Many problems from application domains such as model checking, formal verification or synthesis are PSPACE-complete, and hence could be encoded in QBF. Considerable progress has been made in QBF solving throughout the past years. However, in contrast to SAT, QBF is not widely applied to practical problems in industrial settings. For example, the extraction and validation of models of (un)satisfiability of QBFs and has turned out to be challenging.

The goal of the International Workshop on Quantified Boolean Formulas (QBF Workshop) is to bring together researchers working on theoretical and practical aspects of QBF solving. In addition to that, it addresses (potential) users of QBF in order to reflect on the state-of-the-art and to consolidate on immediate and long-term research challenges.

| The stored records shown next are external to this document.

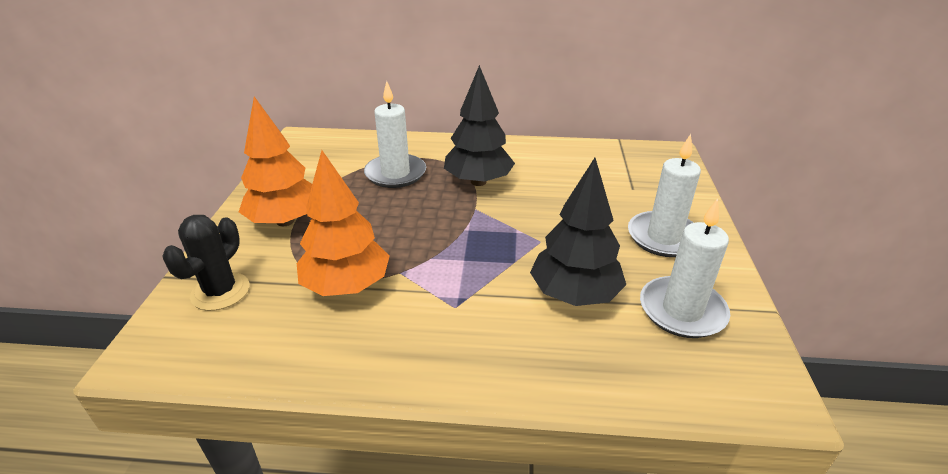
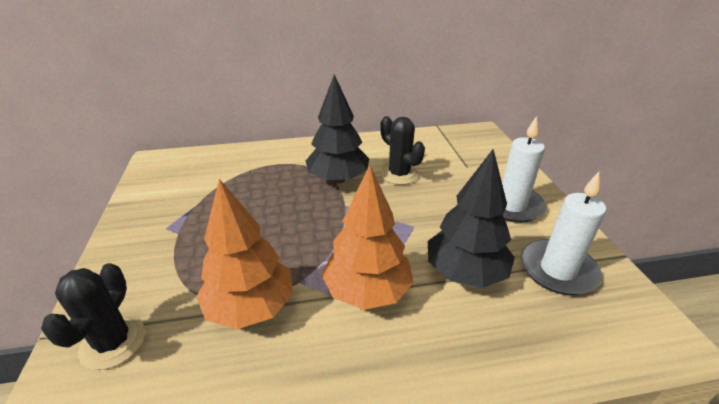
camera: 15 degrees left, 0 degrees up
(285, 221) = (164, 248): orange tree -> orange tree (367, 291)
(395, 174) = (259, 182): white candle -> none
(548, 186) = (399, 174): none -> black cactus

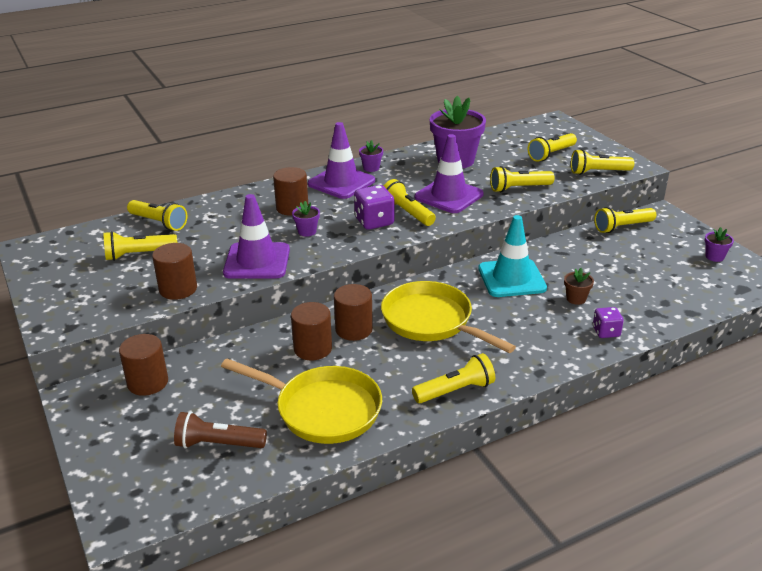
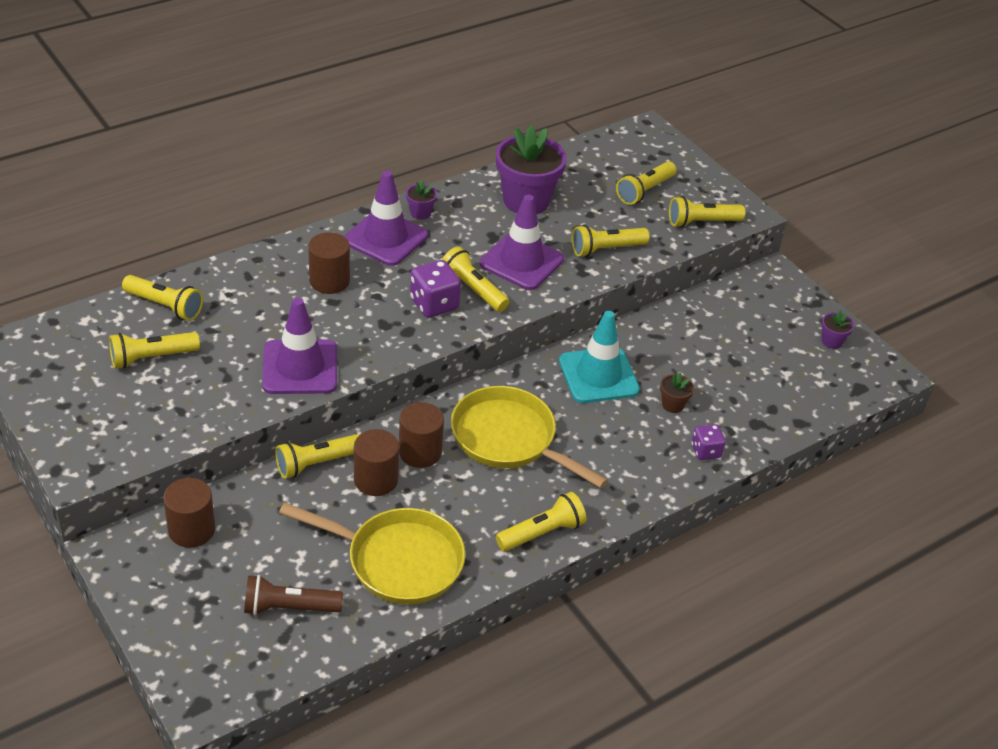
camera: 10 degrees left, 10 degrees up
(178, 289) = (212, 411): brown cylinder -> none
(307, 231) = (353, 320): purple flower pot -> none
(622, 227) = (728, 296): yellow flashlight -> yellow flashlight (317, 463)

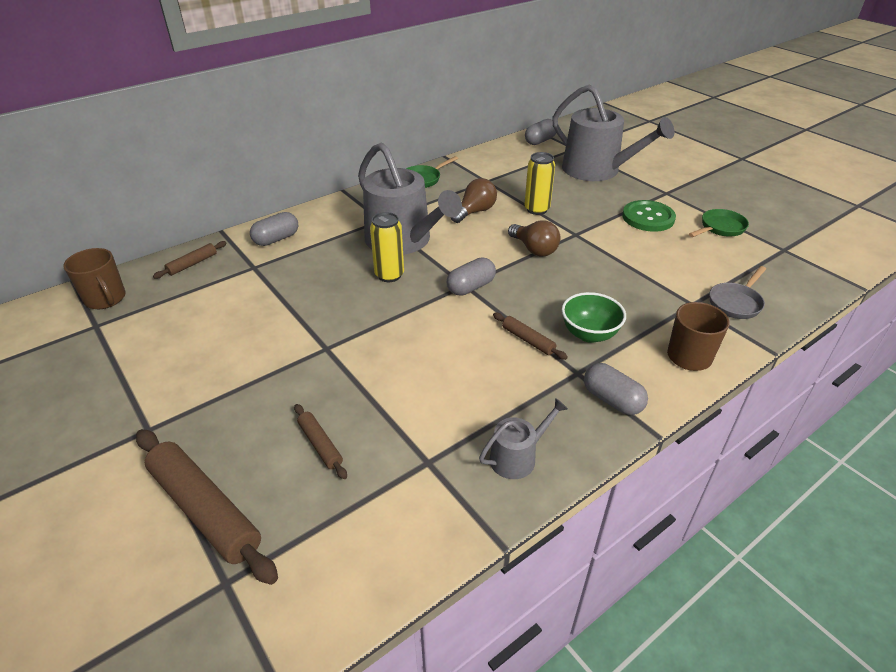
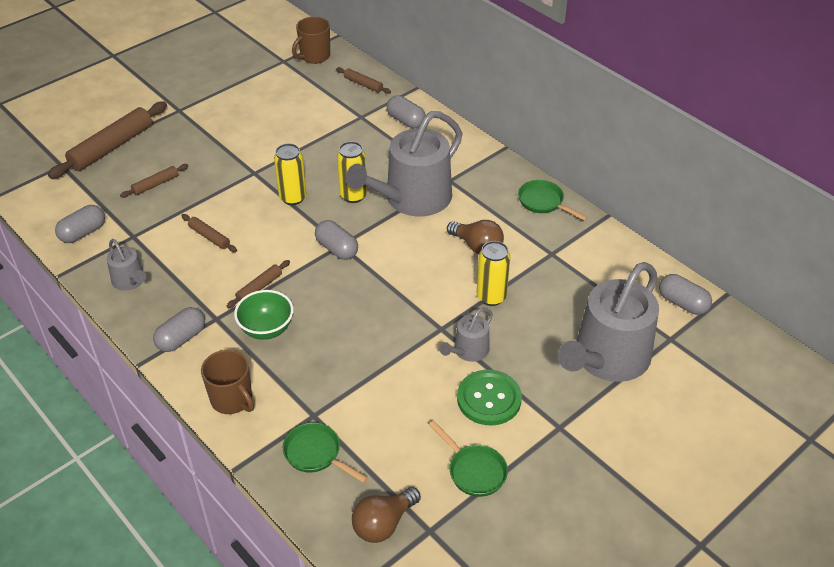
camera: 85 degrees right, 5 degrees up
(382, 317) = (293, 198): none -> yellow can
(412, 526) = (83, 233): none -> grey capsule
(440, 384) = (209, 237): none -> brown rolling pin
(534, 249) = (406, 293): brown light bulb -> brown light bulb (383, 524)
(599, 223) = (468, 351): none -> grey watering can
(736, 303) = (316, 454): grey pan -> green pan

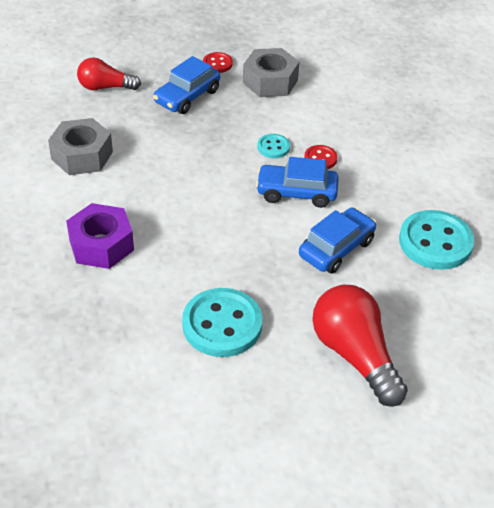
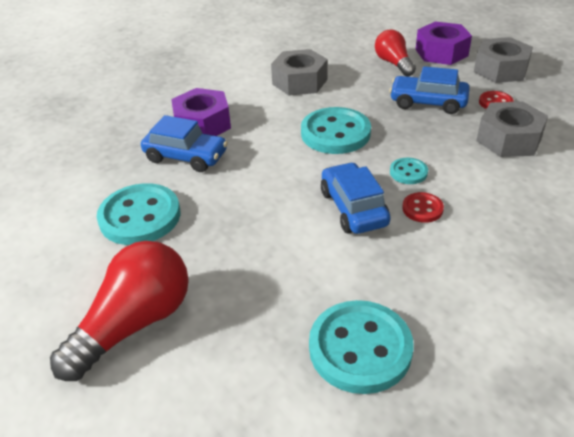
camera: 70 degrees right, 5 degrees down
(113, 53) = (441, 52): none -> purple nut
(172, 38) = (500, 70): none -> grey nut
(189, 165) = (335, 133): none -> turquoise button
(336, 248) = (289, 262): blue car -> blue car (186, 157)

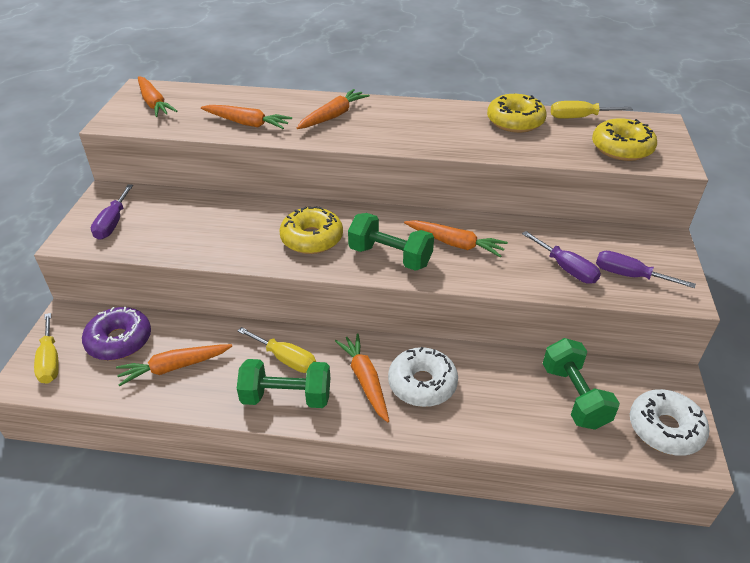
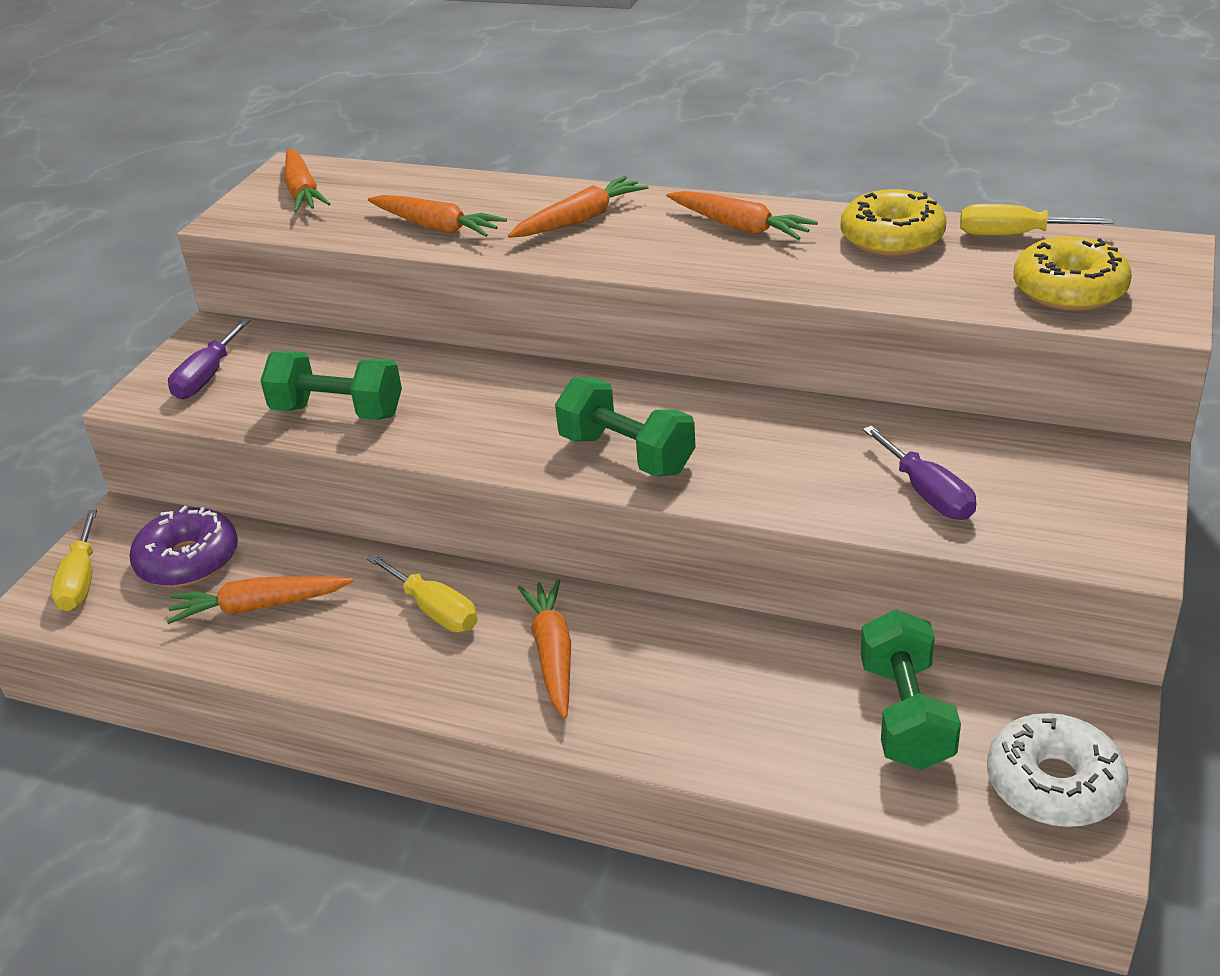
camera: 15 degrees right, 5 degrees down
(286, 397) = (418, 667): green dumbbell -> green dumbbell (338, 412)
(312, 238) = (507, 418): yellow donut -> none
(422, 384) = (646, 669): white donut -> none
(455, 244) = (745, 441): orange carrot -> orange carrot (740, 227)
(629, 275) = (1039, 513): purple screwdriver -> none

In particular, the following topics shall be considered at the workshop:

  1. Directions of Solver Development
  2. Certificates
  3. Applications
  4. Community platform and repository
    1. Invited Talks

        Alexander Feldman, PARC

        • Title: Toward Computer-Aided Digital Design
        • Abstract: Circuit design is in the heart of modern computing. Algorithms based on satisfiability have application in functional circuit design, layout, technology mapping, and various optimization techniques. Many problems in digital design, though, belong to higher classes in the computational hierarchy. Encoding those as satisfiability problems is often cumbersome. In this talk we will discuss a class of algorithms that solve problems from digital design by constructing and solving Quantified Boolean Formulas. These encodings are intuitive and can help the designer invent novel circuits. The algorithms we discuss are generic and have use both in design and optimization. The designs computed by our algorithms are compositions of function types specified in component libraries. Our algorithms reduce the design problem to quantified satisfiability and use advanced solvers to find solutions that represent useful systems. The algorithms we present in this talk are sound and complete and are guaranteed to discover correct designs of optimal size, if they exist. We apply our method to the design of digital circuits and discover new and more optimal classical and quantum circuits for common arithmetic functions such as addition and multiplication. The performance of our algorithms is evaluated through extensive experimentation. We have first created a benchmark consisting of specifications of scalable synthetic digital circuits and real-world mirochips. We have then generated multiple circuits functionally equivalent to the ones in the benchmark. Our approach generalizes circuit optimization. It uses arbitrary component libraries and has applications to areas such as digital circuit design, diagnostics, abductive reasoning, test vector generation, and combinatorial optimization.
        • Biographical information: Alexander Feldman is a researcher at PARC (former Xerox PARC). Before that he was a postdoc at University College Cork and a visiting researcher at Ecole Polytechnique Fédérale de Lausanne (EPFL) and Delft University of Technology. He has obtained his Ph.D. (cum laude) in computer science/artificial intelligence and M.Sc. (cum laude) in parallel and distributed systems from the Delft University of Technology. He has more than 50 publications in leading conference proceedings and international journals covering topics from artificial intelligence, model-based diagnosis, computer science, and engineering. In cooperation with NASA Ames Research Center and PARC, Alexander Feldman has co-organized the International Diagnostic Competitions (DXC). Alexander Feldman's interest cover wide spectrum, including topics such as model-based diagnosis, automated problem solving, software and hardware design, quantum computing, logic design, design of diagnostic space applications, digital signal processing, and localization.

        Stefan Mengel, Centre de Recherche en Informatique de Lens (CRIL)

        • Title:Width measures for QBF
        • Abstract: Width measures for CNF formulas have been studied extensively to describe tractable classes for SAT but also extensions like #SAT and MaxSAT. In this talk, I will survey results on how and to which extent this line of work can be extended to QBF.
        • Biographical information: Stefan Mengel is a permanent full-time researcher at CNRS currently working at the CRIL lab in Lens, France. Before, he did his PhD in Paderborn, Germany and spent two years as a postdoc at Ëcole Polytechnique, France. His research interest is mostly in artificial intelligence and database theory. Most of his recent work is on the use of techniques and data structures from knowledge compilation in these areas, in particular for QBF and enumeration algorithms.